[Opening Data under study section]

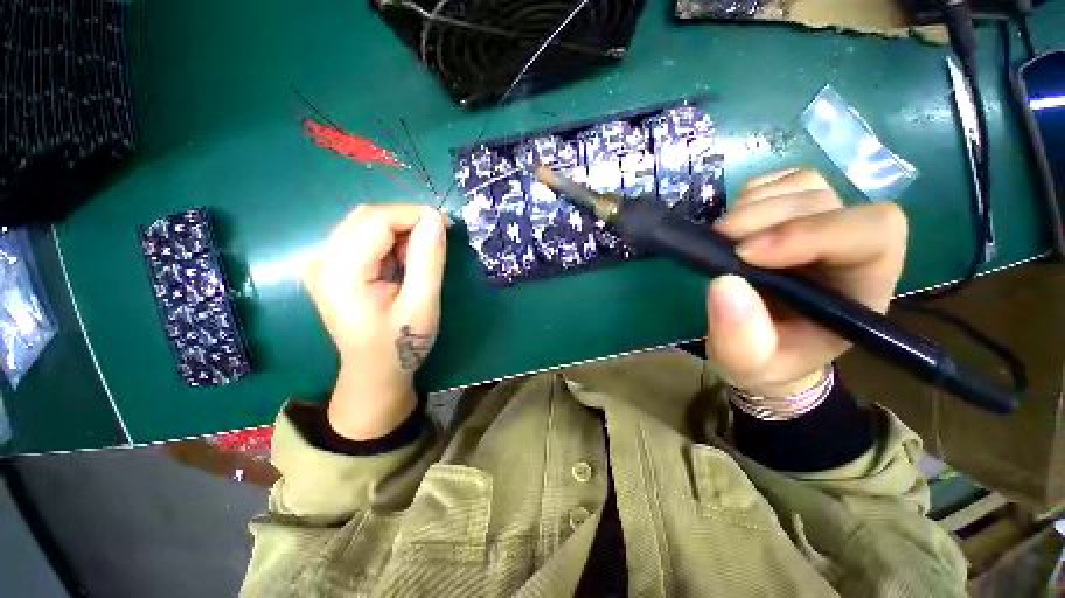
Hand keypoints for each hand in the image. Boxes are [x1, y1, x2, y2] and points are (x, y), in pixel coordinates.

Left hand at [304, 204, 447, 440]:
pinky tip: (403, 260)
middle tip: (437, 239)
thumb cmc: (400, 344)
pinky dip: (390, 240)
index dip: (414, 215)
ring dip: (400, 230)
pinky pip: (363, 236)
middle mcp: (322, 260)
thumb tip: (435, 219)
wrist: (374, 371)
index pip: (376, 220)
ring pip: (365, 223)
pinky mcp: (331, 266)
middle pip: (367, 217)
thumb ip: (428, 261)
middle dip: (408, 220)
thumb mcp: (422, 305)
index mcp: (340, 272)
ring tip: (421, 255)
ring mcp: (322, 262)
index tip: (447, 225)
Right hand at [706, 169, 907, 397]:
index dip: (812, 232)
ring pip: (802, 184)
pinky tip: (733, 226)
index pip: (871, 233)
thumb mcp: (747, 364)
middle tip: (720, 242)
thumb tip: (724, 283)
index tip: (747, 254)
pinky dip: (749, 196)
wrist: (761, 346)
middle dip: (767, 217)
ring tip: (723, 238)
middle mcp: (848, 246)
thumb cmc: (766, 360)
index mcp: (860, 287)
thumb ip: (740, 338)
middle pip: (826, 201)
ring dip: (753, 206)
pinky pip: (777, 182)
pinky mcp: (789, 212)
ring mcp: (819, 222)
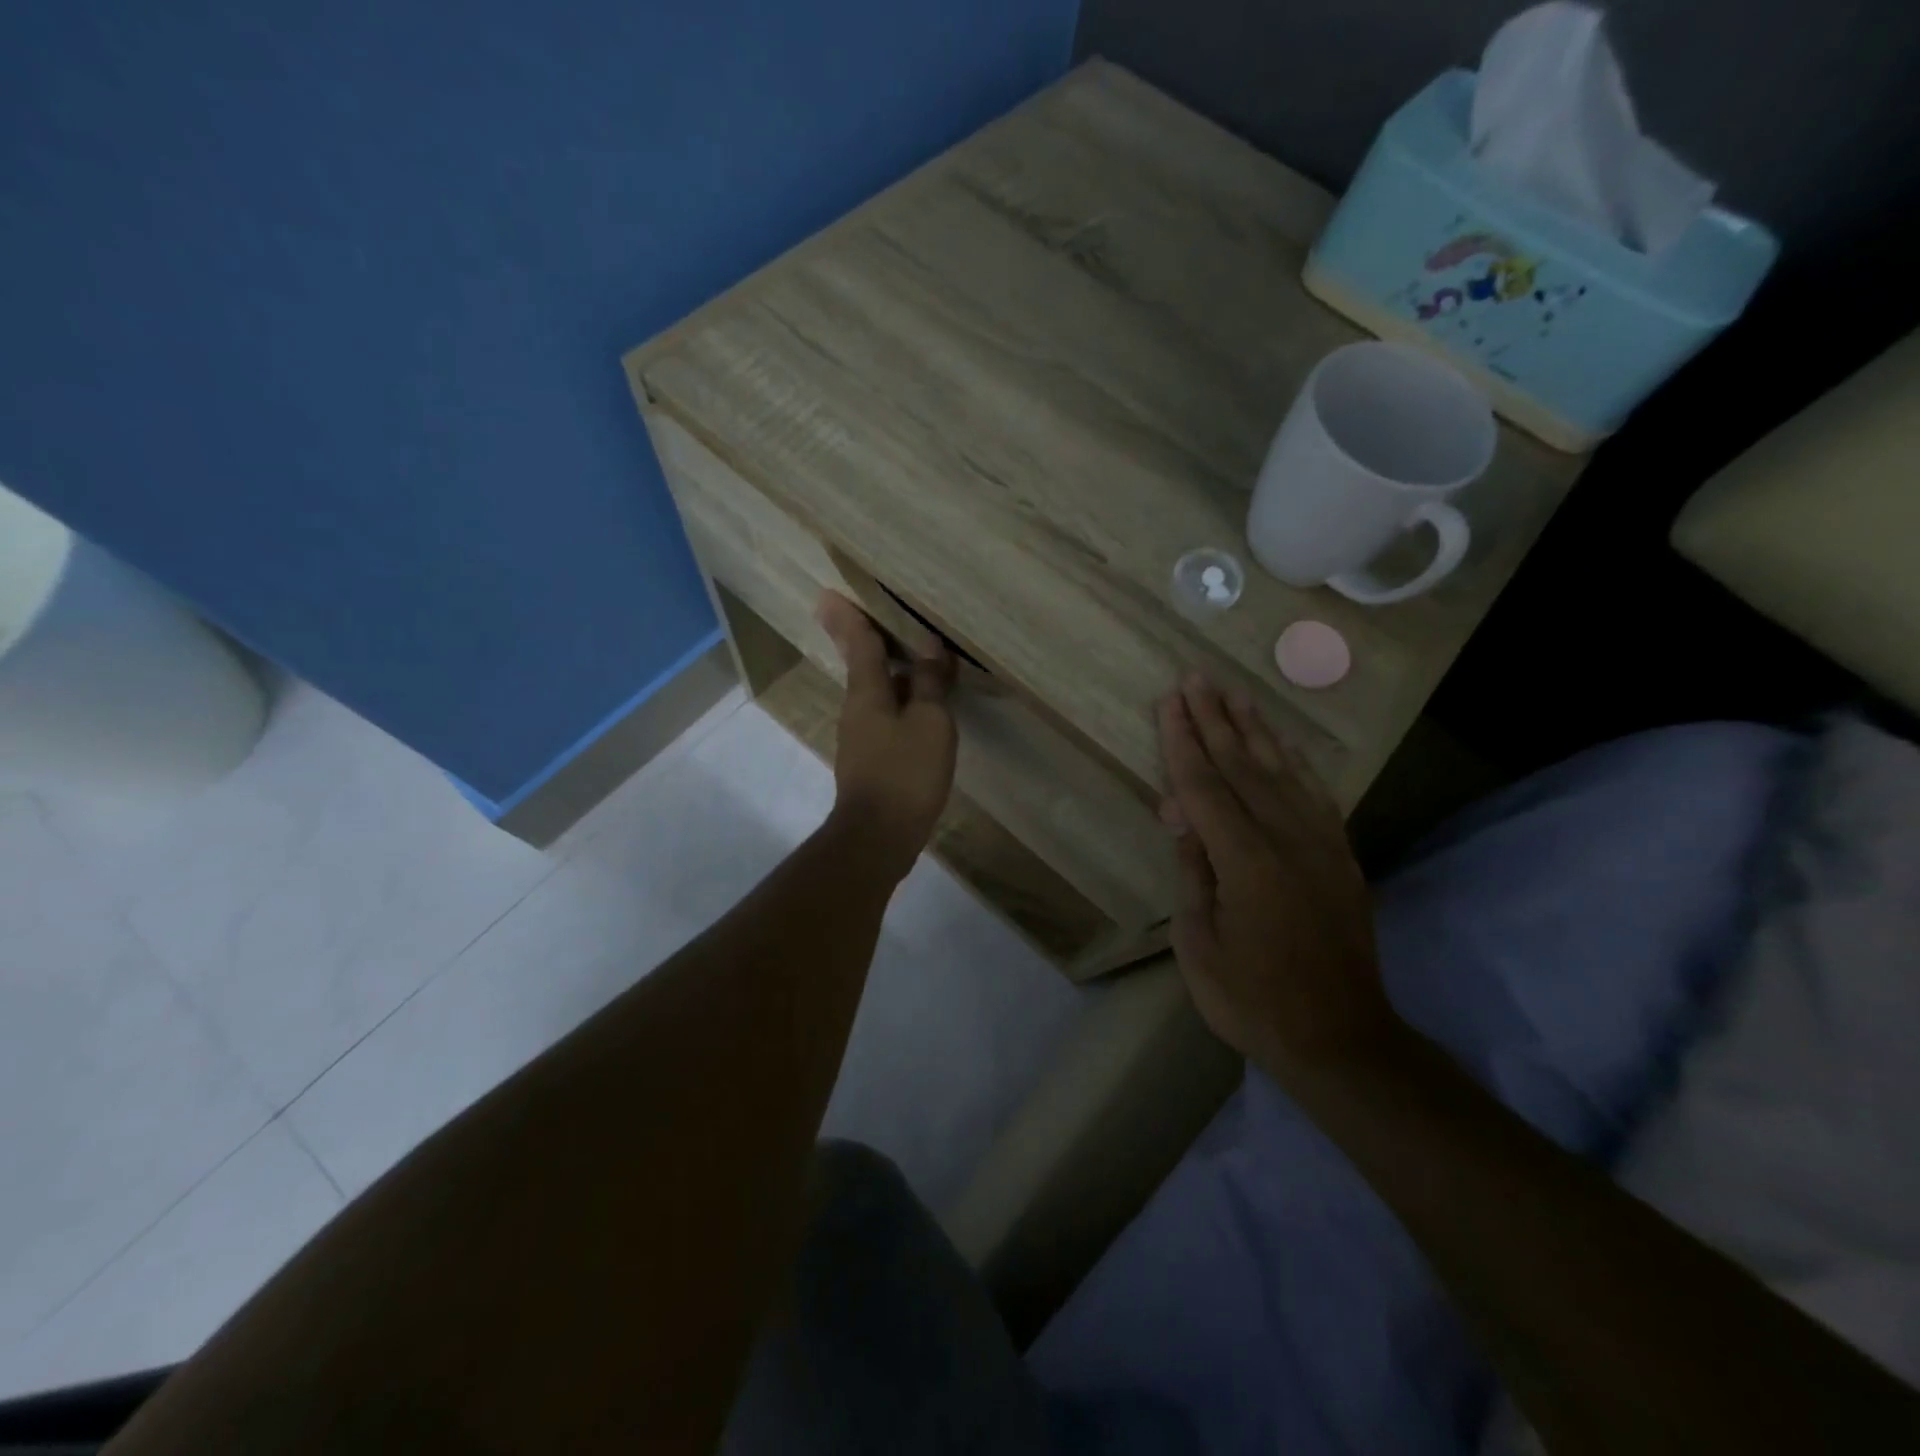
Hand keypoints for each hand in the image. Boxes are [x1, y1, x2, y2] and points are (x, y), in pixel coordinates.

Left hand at [817, 591, 956, 880]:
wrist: (879, 836)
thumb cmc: (906, 773)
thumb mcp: (930, 723)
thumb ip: (929, 683)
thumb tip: (930, 646)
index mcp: (866, 693)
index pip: (859, 644)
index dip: (849, 618)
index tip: (829, 594)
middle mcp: (856, 709)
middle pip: (865, 666)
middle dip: (872, 642)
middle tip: (886, 619)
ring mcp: (860, 738)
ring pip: (877, 693)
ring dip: (893, 674)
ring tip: (918, 660)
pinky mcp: (870, 761)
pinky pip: (886, 718)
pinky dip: (901, 703)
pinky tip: (921, 709)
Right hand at [1157, 675, 1394, 1082]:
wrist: (1340, 1038)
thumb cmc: (1253, 1000)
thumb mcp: (1199, 945)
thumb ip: (1193, 874)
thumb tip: (1183, 821)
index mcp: (1245, 861)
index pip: (1205, 786)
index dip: (1183, 742)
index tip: (1169, 701)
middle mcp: (1286, 839)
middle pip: (1243, 766)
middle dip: (1215, 720)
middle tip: (1197, 679)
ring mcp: (1320, 845)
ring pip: (1282, 772)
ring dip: (1256, 730)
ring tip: (1237, 693)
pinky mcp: (1340, 857)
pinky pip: (1315, 796)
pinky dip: (1295, 764)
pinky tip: (1284, 746)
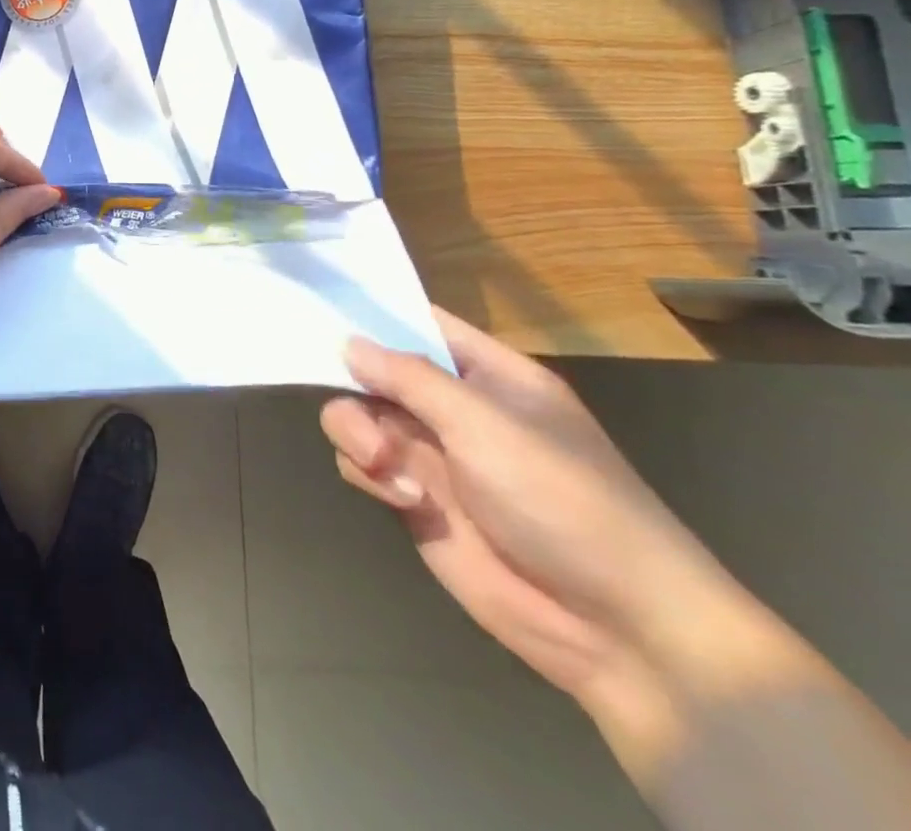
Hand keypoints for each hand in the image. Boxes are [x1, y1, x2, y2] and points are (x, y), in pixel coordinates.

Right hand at [319, 308, 733, 707]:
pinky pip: (360, 465)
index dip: (373, 313)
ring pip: (357, 417)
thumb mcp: (485, 425)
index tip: (320, 308)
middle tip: (358, 408)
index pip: (420, 323)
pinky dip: (368, 476)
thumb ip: (408, 377)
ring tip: (384, 466)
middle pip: (374, 371)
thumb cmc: (563, 501)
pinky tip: (402, 499)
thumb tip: (347, 341)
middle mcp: (454, 408)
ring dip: (358, 435)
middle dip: (355, 386)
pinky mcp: (413, 500)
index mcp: (487, 375)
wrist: (616, 627)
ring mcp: (432, 455)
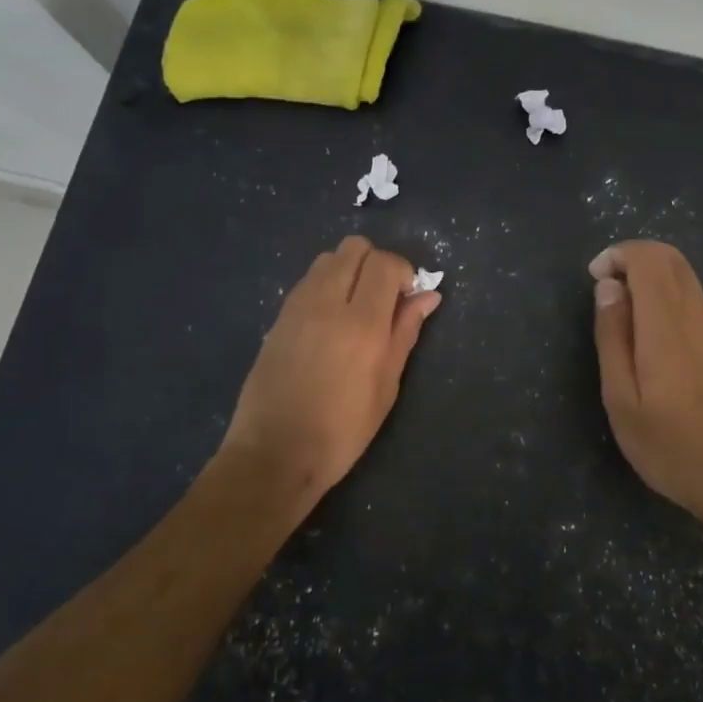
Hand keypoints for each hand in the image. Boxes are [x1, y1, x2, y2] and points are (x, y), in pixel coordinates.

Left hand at [222, 236, 439, 514]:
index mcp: (361, 323)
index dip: (404, 272)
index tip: (408, 299)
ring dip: (349, 271)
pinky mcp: (277, 318)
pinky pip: (308, 281)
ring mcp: (296, 307)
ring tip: (356, 309)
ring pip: (328, 259)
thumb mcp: (386, 386)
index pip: (385, 263)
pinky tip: (330, 323)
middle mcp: (326, 303)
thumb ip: (406, 333)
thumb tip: (428, 297)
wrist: (274, 453)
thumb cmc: (342, 430)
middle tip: (384, 299)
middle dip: (376, 264)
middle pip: (354, 248)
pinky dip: (326, 285)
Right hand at [590, 241, 702, 549]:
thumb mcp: (623, 401)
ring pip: (687, 283)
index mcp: (668, 323)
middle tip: (608, 295)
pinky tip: (661, 351)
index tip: (596, 279)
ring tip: (629, 329)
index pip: (649, 256)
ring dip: (653, 285)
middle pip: (671, 259)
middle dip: (634, 262)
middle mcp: (701, 315)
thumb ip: (613, 337)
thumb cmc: (674, 448)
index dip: (618, 254)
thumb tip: (608, 288)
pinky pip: (699, 307)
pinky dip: (672, 306)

[Closing Data under study section]

What you need to do
Could you transcribe the entries above word for word, from the line with "middle tip: (608, 295)" down to the line with "thumb cmc: (674, 448)", keeping both?

Output of the exercise
middle tip: (608, 295)
pinky tip: (661, 351)
index tip: (596, 279)
ring tip: (629, 329)
index pip: (649, 256)
ring dip: (653, 285)
middle pip: (671, 259)
middle dip: (634, 262)
middle mcp: (701, 315)
thumb ip: (613, 337)
thumb cmc: (674, 448)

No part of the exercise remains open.